# What to work on:
A line containing "Enfin, l'une des" appears in the material below. Return exactly every line from the first through that one, and only those.

# Records shown:
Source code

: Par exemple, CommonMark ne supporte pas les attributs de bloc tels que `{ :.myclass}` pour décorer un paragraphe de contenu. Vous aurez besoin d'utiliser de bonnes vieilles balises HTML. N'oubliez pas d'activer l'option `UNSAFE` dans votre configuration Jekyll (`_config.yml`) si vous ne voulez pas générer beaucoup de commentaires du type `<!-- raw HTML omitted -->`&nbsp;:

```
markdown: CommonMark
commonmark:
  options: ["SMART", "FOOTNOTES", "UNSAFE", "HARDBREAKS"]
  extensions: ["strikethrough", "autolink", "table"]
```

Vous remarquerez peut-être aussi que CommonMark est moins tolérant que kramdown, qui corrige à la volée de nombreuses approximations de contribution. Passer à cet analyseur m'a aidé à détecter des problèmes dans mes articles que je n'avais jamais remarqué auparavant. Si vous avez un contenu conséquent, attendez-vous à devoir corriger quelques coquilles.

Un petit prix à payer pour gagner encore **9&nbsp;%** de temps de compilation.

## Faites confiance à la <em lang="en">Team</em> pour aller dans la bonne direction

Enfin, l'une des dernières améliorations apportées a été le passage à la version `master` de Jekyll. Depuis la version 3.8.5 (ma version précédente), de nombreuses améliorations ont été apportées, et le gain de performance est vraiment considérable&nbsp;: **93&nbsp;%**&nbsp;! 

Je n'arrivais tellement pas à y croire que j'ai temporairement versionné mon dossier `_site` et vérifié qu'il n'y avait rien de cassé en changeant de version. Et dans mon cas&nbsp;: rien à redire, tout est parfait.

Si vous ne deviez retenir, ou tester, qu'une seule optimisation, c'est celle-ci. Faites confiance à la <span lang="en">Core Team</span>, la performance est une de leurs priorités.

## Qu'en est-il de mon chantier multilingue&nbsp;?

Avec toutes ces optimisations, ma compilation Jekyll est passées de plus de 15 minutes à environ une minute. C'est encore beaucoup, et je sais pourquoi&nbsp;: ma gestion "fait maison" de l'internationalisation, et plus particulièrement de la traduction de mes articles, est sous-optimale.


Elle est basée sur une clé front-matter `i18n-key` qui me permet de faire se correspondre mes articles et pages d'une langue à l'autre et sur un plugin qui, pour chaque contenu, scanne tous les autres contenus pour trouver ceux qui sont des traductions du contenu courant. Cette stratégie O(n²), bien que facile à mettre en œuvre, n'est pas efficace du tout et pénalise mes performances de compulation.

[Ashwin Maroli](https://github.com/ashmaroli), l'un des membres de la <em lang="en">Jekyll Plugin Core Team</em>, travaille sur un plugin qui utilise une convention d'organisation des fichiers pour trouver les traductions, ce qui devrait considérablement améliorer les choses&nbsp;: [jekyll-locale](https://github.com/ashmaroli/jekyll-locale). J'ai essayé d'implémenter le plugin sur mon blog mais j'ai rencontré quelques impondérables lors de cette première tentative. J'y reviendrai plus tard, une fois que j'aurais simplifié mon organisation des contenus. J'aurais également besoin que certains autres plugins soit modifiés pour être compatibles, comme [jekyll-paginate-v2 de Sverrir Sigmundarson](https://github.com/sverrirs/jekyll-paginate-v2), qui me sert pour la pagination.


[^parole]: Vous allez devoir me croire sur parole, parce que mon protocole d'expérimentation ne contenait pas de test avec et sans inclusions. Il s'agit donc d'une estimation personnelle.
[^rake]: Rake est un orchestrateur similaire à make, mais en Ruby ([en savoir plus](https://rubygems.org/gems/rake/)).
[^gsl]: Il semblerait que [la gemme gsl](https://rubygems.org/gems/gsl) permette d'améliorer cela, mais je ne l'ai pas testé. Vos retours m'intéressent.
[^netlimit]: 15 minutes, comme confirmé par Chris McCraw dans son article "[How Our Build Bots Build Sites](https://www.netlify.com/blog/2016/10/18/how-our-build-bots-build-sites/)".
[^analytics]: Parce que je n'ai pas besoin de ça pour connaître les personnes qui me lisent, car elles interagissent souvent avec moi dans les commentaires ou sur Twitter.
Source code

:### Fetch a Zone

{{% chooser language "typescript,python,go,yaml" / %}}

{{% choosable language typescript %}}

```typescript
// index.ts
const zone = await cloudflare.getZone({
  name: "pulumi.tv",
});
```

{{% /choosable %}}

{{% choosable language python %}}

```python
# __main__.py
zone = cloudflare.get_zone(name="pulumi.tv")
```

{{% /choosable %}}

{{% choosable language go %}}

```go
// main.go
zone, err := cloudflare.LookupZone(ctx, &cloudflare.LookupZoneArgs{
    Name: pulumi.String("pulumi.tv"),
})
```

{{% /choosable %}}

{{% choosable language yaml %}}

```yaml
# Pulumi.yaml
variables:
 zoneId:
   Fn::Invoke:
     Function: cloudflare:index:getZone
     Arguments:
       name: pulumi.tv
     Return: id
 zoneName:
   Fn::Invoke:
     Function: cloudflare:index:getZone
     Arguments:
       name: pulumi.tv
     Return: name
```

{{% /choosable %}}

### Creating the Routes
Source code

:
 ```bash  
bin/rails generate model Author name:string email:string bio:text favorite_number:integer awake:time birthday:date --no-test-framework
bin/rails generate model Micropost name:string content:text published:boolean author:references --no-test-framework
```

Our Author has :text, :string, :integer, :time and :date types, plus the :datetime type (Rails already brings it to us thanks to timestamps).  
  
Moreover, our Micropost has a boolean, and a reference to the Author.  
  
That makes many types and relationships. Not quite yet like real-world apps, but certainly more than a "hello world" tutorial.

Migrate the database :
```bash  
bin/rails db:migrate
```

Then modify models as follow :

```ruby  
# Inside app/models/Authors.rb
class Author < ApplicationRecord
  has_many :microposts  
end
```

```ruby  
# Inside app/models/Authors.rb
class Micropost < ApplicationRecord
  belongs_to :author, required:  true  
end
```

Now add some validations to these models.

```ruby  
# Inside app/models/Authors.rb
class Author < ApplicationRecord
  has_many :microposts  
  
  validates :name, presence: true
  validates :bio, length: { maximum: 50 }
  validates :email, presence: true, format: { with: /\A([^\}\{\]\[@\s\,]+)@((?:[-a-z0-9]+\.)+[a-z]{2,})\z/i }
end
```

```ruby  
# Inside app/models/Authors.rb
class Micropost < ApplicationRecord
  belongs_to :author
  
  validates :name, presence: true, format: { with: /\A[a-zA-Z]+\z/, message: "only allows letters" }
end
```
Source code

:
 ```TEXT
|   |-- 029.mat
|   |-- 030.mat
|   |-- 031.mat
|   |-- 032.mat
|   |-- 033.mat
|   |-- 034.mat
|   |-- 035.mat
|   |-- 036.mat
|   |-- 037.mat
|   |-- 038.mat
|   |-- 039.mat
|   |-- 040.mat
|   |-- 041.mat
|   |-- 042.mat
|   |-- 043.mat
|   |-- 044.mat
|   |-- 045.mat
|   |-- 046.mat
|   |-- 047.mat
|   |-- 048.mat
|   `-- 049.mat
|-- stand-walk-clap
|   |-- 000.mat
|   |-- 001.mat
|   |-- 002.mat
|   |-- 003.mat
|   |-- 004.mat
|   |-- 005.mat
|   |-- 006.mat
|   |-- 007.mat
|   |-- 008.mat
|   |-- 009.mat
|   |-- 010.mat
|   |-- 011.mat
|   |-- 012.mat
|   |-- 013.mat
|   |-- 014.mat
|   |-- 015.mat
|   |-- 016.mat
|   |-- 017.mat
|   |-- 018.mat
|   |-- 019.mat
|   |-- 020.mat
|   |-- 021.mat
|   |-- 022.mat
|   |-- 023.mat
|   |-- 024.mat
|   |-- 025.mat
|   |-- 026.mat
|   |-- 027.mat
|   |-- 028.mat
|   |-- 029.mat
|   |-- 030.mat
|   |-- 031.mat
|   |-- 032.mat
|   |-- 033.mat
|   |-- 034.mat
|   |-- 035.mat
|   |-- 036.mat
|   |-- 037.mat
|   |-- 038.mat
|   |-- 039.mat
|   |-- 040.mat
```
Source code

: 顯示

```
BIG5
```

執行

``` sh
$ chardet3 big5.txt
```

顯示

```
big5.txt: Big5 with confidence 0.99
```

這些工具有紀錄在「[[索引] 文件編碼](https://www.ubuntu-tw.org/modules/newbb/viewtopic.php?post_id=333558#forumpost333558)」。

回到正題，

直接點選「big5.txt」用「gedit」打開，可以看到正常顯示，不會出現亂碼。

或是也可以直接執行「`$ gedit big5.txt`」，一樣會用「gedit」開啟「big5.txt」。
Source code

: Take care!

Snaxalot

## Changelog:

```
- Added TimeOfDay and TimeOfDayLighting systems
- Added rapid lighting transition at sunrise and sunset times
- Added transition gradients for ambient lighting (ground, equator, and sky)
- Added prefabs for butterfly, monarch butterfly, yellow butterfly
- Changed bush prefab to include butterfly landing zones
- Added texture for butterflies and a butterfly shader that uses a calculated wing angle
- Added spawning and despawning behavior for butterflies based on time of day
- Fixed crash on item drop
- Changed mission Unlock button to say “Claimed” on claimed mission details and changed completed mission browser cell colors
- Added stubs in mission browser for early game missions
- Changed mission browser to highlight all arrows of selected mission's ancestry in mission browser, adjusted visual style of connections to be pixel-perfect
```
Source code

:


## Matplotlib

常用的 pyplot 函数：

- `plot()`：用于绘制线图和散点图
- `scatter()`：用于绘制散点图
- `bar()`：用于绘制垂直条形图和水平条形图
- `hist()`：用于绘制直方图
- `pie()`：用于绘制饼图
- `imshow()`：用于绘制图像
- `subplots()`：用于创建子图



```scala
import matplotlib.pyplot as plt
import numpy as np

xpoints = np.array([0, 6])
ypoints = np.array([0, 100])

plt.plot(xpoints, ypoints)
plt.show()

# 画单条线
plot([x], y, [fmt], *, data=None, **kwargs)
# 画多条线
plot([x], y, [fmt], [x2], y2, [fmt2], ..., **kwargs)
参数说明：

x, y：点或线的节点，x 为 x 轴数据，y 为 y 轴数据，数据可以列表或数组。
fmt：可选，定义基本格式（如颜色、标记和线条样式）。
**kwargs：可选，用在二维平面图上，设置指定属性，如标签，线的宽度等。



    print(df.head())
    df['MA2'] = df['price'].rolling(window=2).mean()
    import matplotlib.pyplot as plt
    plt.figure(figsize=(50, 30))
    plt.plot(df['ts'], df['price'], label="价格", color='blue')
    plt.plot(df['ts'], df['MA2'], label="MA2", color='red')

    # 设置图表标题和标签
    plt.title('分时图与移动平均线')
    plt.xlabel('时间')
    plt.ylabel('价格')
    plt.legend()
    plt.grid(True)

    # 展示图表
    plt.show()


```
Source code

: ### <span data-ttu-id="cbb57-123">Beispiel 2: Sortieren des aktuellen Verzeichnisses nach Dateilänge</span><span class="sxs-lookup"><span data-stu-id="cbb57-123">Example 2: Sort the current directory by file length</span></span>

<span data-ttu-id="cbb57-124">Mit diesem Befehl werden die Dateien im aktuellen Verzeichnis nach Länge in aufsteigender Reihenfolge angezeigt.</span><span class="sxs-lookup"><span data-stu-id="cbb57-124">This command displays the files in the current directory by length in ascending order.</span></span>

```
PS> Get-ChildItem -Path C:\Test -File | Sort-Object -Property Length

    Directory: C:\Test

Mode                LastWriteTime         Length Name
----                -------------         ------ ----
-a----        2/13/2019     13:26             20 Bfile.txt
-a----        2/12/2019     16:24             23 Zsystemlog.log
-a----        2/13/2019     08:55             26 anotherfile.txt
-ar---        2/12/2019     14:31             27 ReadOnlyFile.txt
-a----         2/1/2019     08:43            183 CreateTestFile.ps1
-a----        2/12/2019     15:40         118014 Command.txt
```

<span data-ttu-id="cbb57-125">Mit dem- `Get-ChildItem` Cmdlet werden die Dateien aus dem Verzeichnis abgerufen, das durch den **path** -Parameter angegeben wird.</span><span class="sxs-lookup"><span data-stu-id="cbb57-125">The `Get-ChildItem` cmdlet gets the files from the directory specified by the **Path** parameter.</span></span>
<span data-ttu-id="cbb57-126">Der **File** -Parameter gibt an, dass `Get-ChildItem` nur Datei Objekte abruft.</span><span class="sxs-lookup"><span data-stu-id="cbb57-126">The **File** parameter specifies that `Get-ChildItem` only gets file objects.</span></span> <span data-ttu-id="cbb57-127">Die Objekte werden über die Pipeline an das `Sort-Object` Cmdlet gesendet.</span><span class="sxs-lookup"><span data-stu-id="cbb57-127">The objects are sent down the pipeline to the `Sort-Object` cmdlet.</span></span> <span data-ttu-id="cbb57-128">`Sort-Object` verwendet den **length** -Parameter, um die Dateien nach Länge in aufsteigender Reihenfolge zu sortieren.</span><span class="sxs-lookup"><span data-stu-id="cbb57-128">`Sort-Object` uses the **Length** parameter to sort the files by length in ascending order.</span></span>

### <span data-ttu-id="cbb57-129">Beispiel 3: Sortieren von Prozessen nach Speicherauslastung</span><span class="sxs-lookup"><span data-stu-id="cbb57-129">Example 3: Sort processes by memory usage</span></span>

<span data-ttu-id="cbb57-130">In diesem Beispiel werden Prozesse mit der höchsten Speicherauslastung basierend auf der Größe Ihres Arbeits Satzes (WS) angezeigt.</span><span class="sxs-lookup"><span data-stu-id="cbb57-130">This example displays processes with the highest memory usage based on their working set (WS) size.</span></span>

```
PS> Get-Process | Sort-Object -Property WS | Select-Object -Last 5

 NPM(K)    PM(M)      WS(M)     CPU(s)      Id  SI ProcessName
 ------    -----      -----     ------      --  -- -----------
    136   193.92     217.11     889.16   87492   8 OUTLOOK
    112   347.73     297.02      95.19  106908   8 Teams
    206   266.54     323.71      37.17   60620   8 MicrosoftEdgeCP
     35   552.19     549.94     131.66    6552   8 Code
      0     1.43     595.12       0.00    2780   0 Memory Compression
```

# Solution for this exercise:
Source code

: Par exemple, CommonMark ne supporte pas les attributs de bloc tels que `{ :.myclass}` pour décorer un paragraphe de contenu. Vous aurez besoin d'utiliser de bonnes vieilles balises HTML. N'oubliez pas d'activer l'option `UNSAFE` dans votre configuration Jekyll (`_config.yml`) si vous ne voulez pas générer beaucoup de commentaires du type `<!-- raw HTML omitted -->`&nbsp;:

```
markdown: CommonMark
commonmark:
  options: ["SMART", "FOOTNOTES", "UNSAFE", "HARDBREAKS"]
  extensions: ["strikethrough", "autolink", "table"]
```

Vous remarquerez peut-être aussi que CommonMark est moins tolérant que kramdown, qui corrige à la volée de nombreuses approximations de contribution. Passer à cet analyseur m'a aidé à détecter des problèmes dans mes articles que je n'avais jamais remarqué auparavant. Si vous avez un contenu conséquent, attendez-vous à devoir corriger quelques coquilles.

Un petit prix à payer pour gagner encore **9&nbsp;%** de temps de compilation.

## Faites confiance à la <em lang="en">Team</em> pour aller dans la bonne direction

Enfin, l'une des dernières améliorations apportées a été le passage à la version `master` de Jekyll. Depuis la version 3.8.5 (ma version précédente), de nombreuses améliorations ont été apportées, et le gain de performance est vraiment considérable&nbsp;: **93&nbsp;%**&nbsp;! 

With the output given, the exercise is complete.